You are viewing a plain text version of this content. The canonical link for it is here.

Posted to dev@ignite.apache.org by Yuriy Babak <y....@gmail.com> on 2018/12/13 10:26:18 UTC

[ML] Metric calculation for classification models

Igniters, Alexey

I want to discuss the ticket 10371 [1], currently, we calculate 4 numbers
(true positive, true negative, false positive, false negative) for each
"point metric" like accuracy, recall, f-score and precision for each label.

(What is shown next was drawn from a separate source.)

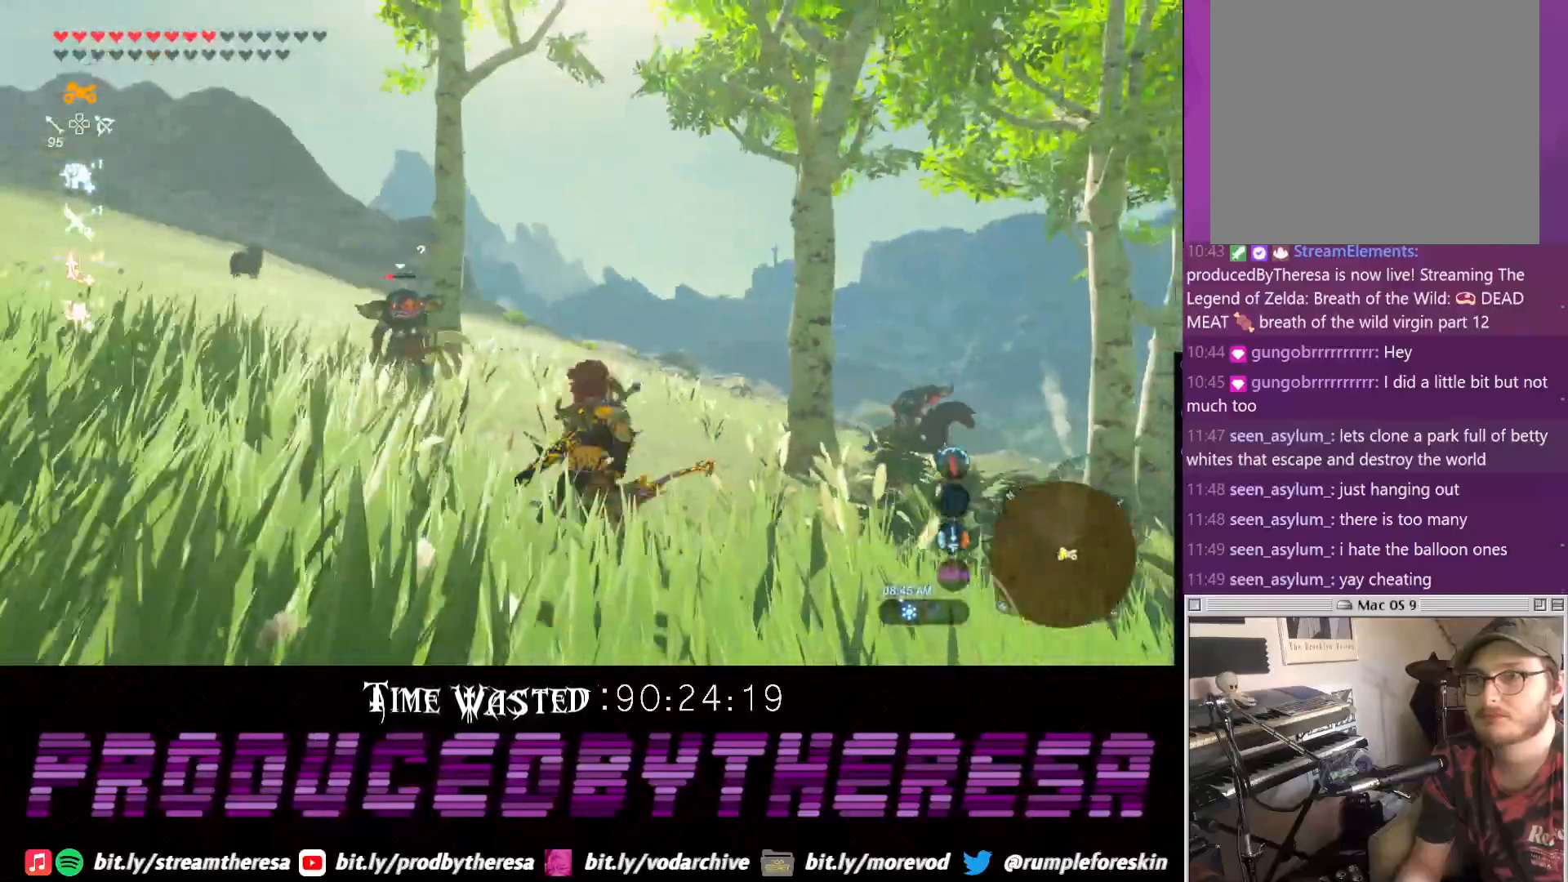
{"dt_ms": 500, "buttons": ["SQUARE"], "left_stick": "up-left", "right_stick": "center", "events": [[350, "SQUARE", "down"], [417, "SQUARE", "up"], [483, "SQUARE", "down"]]}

So for the full score we need calculates those 4 numbers 8 times. But we
could calculate all 8 metrics(4 for the first label and 4 for the second
label).

I suggest introducing new API "point metric" for metrics like those
4(accuracy, recall, f-score, and precision) and "integral metric" for
metrics like ROC AUC [2].

Any thoughts would be appreciated.

[1] - https://issues.apache.org/jira/browse/IGNITE-10371
[2] - https://issues.apache.org/jira/browse/IGNITE-10145

Re: [ML] Metric calculation for classification models

Posted by Alexey Zinoviev <za...@gmail.com>.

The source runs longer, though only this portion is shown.